The high levels of statistical noise in PET images pose a challenge to accurate quantitation. This issue is particularly well-pronounced at the early time frames of dynamic PET images, which are usually short to capture rapid changes in tracer uptake patterns. We developed a non-local means denoising filter for dynamic PET images which uses spatiotemporal patches for robust similarity computation. Realistic simulations of a dynamic digital mouse phantom showed improved bias-variance performance characterics relative to several well-known denoising approaches. Experiments in mice and humans showed clear improvement in contrast-to-noise ratio in Patlak parametric images.

Link: PLOS One 2013 Paper

Anatomically Guided Dynamic PET Image Denoising

[From left to right] Computation of non-local similarities from spatiotemporal image patches extracted from dynamic PET images. A dynamic Digimouse phantom created for simulation studies. Noisy and denoised images for comparison of spatiotemporal non-local means (NLM-ST) with alternative denoising strategies.

Image Deblurring

The quantitative accuracy of PET is degraded by partial volume effects caused by the limited spatial resolution capabilities of PET scanners. We developed a method for PET image deblurring that exploits the higher resolution imaging capabilities of high-resolution anatomical magnetic resonance (MR) images. This method performs spatially variant deconvolution with a joint entropy (JE) penalty function. One of the target applications for this project is Alzheimer's disease (AD), which is a debilitating neurodegenerative disorder that affects over 30 million people worldwide. The hallmark pathologies of AD are histology-confirmed amyloid-β (Aβ) plaques and tau neurofibrillary tangles, both of which appear many years before the onset of cognitive decline.

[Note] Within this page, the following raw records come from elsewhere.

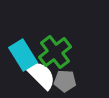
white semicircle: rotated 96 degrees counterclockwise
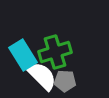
green cross: rotated 20 degrees clockwise
white semicircle: moved 1 px right, 1 px down
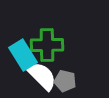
green cross: moved 8 px left, 7 px up; rotated 16 degrees clockwise
gray pentagon: rotated 10 degrees clockwise
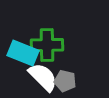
cyan rectangle: moved 2 px up; rotated 36 degrees counterclockwise
white semicircle: moved 1 px right, 1 px down
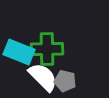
green cross: moved 4 px down
cyan rectangle: moved 4 px left, 1 px up
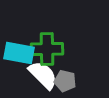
cyan rectangle: moved 1 px down; rotated 12 degrees counterclockwise
white semicircle: moved 2 px up
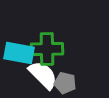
gray pentagon: moved 2 px down
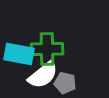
cyan rectangle: moved 1 px down
white semicircle: rotated 96 degrees clockwise
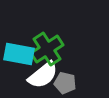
green cross: rotated 32 degrees counterclockwise
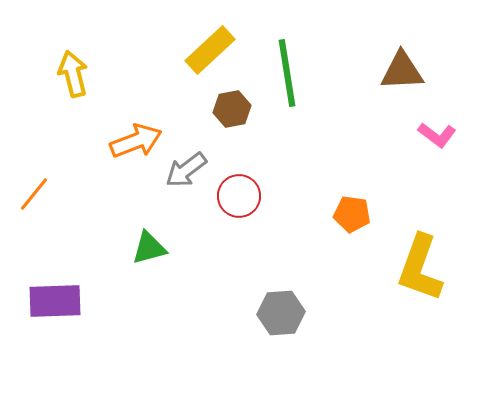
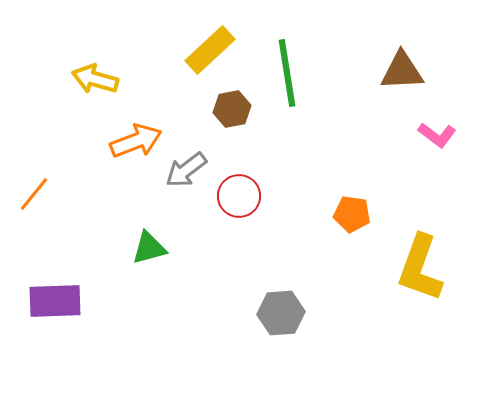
yellow arrow: moved 22 px right, 5 px down; rotated 60 degrees counterclockwise
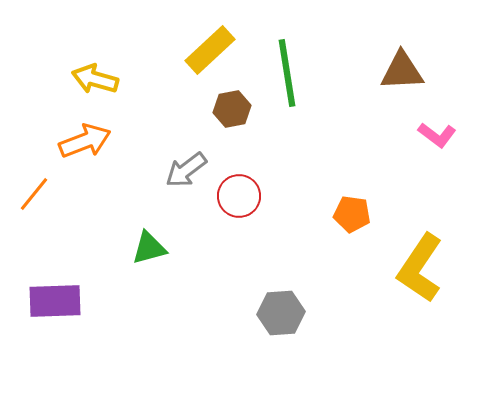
orange arrow: moved 51 px left
yellow L-shape: rotated 14 degrees clockwise
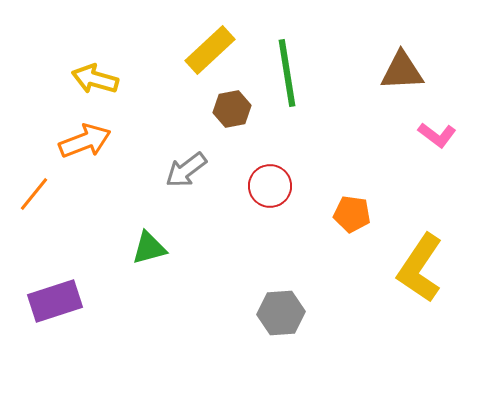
red circle: moved 31 px right, 10 px up
purple rectangle: rotated 16 degrees counterclockwise
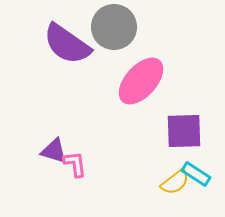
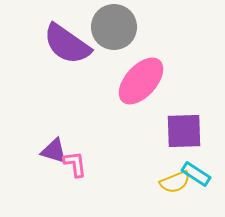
yellow semicircle: rotated 16 degrees clockwise
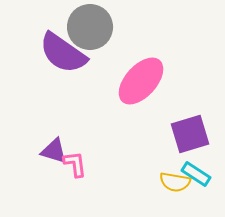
gray circle: moved 24 px left
purple semicircle: moved 4 px left, 9 px down
purple square: moved 6 px right, 3 px down; rotated 15 degrees counterclockwise
yellow semicircle: rotated 32 degrees clockwise
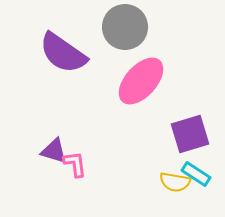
gray circle: moved 35 px right
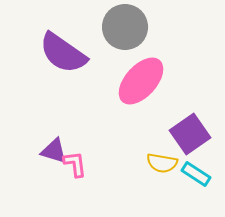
purple square: rotated 18 degrees counterclockwise
yellow semicircle: moved 13 px left, 19 px up
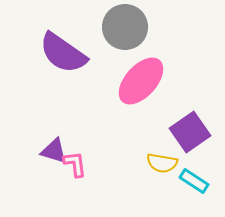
purple square: moved 2 px up
cyan rectangle: moved 2 px left, 7 px down
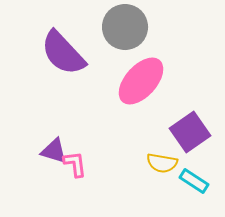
purple semicircle: rotated 12 degrees clockwise
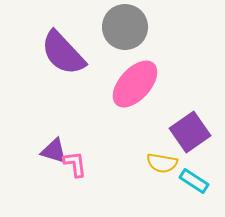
pink ellipse: moved 6 px left, 3 px down
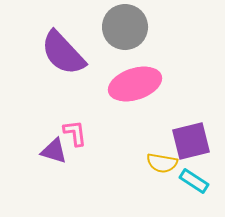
pink ellipse: rotated 30 degrees clockwise
purple square: moved 1 px right, 9 px down; rotated 21 degrees clockwise
pink L-shape: moved 31 px up
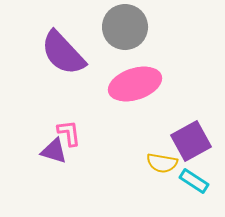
pink L-shape: moved 6 px left
purple square: rotated 15 degrees counterclockwise
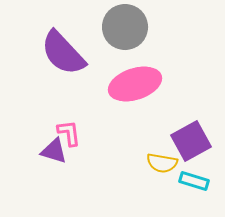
cyan rectangle: rotated 16 degrees counterclockwise
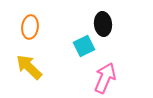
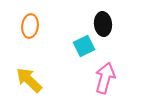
orange ellipse: moved 1 px up
yellow arrow: moved 13 px down
pink arrow: rotated 8 degrees counterclockwise
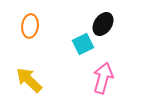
black ellipse: rotated 40 degrees clockwise
cyan square: moved 1 px left, 2 px up
pink arrow: moved 2 px left
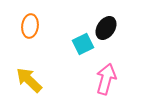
black ellipse: moved 3 px right, 4 px down
pink arrow: moved 3 px right, 1 px down
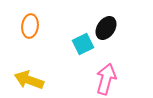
yellow arrow: rotated 24 degrees counterclockwise
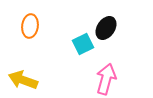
yellow arrow: moved 6 px left
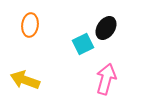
orange ellipse: moved 1 px up
yellow arrow: moved 2 px right
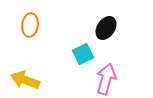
cyan square: moved 10 px down
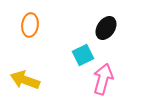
cyan square: moved 1 px down
pink arrow: moved 3 px left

Application of our deblurring method to tau images using Flortaucipir PET on cognitively normal and impaired subjects revealed that deblurring leads to a marked improvement in the correlation of PET measures with well-recognized clinical metrics of cognitive performance.

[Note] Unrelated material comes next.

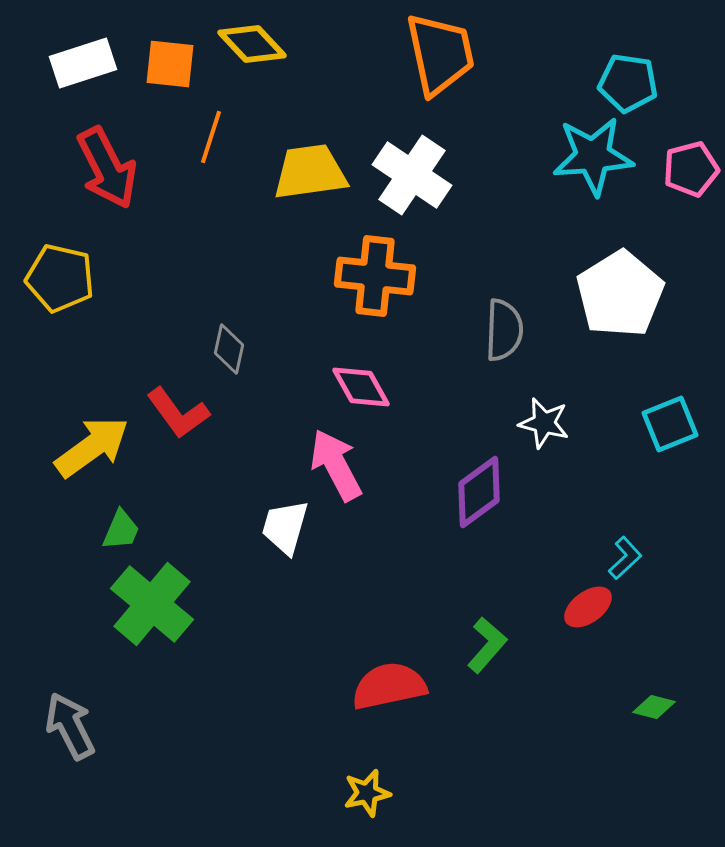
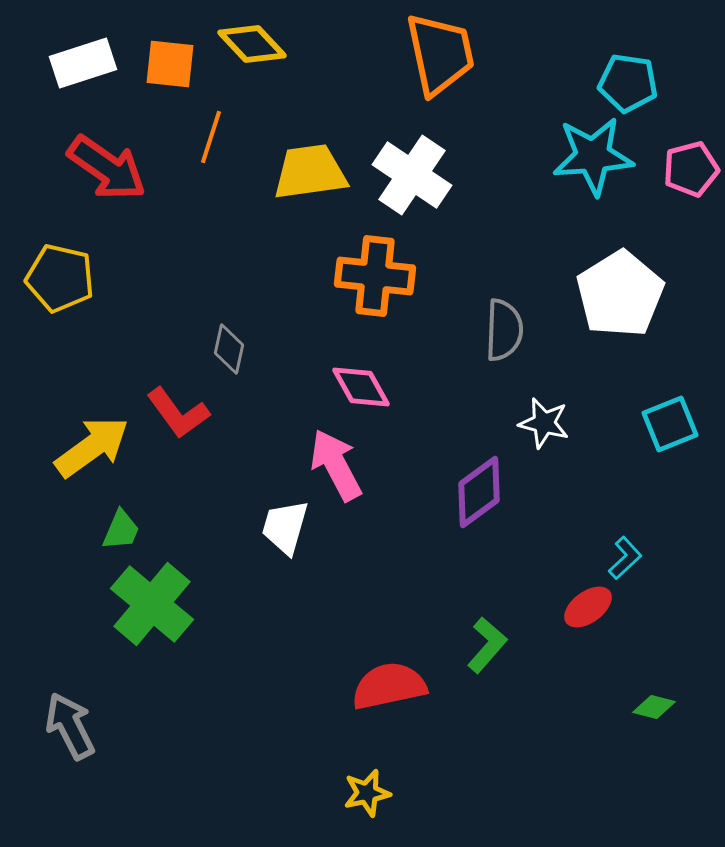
red arrow: rotated 28 degrees counterclockwise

Links: ISBI 2015 Paper, IEEE TCI 2019 Paper

PET Image Deblurring

Comparison of brain scans of a cognitively normal subject and and Alzheimer's disease patient. The subfigures show A. T1-weighted MPRAGE MRI images, B. Flortaucipir PET images of tau tangles reconstructed by the scanner, C.Flortaucipir PET images deblurred with a measured spatially varying point spread function, and D. Flortaucipir PET images deblurred with a measured spatially varying point spread function with the help of a MRI-based joint entropy prior.


Brain Network Analysis

Aβ and tau protein aggregates, which are hallmarks of AD, have characteristic spatial patterns with links to disease progression. Brain network connectivity studies are important for revealing the spatial associations in these patterns. It is well-known now that neurological disorders like AD disrupt both structural and functional connectivity of brain networks. We have developed techniques based on graph theory and graph signal processing to interpret and analyze brain connectivity. We were able to demonstrate that PET image deblurring using the JE-based method that we developed leads to increased discriminative power in the brain network domain for functional brain networks generated from Aβ PET imaging.

Links: Sci Rep 2017 Paper

Amyloid Networks in AD

Comparison of Aβ networks obtained from original (uncorrected) and deblurred (partial volume corrected) Florbetabir datasets from ADNI. The subfigures show A. Brain network and graph adjacency matrix obtain from original Florbetabir images, B. FBrain network and graph adjacency matrix obtain from deblurred Florbetabir images showing recovery of previously unseen inter-regional connections (edges) in the graph, C. Node degrees for four populations: normal controls (NC), early mild cognitive impairment (EMCI), late mild cognitive impairment (LMCI), and Alzheimer's disease (AD). Deblurring of Florbetabir images led to a consistently decreasing trend in the observed node degree with disease progression.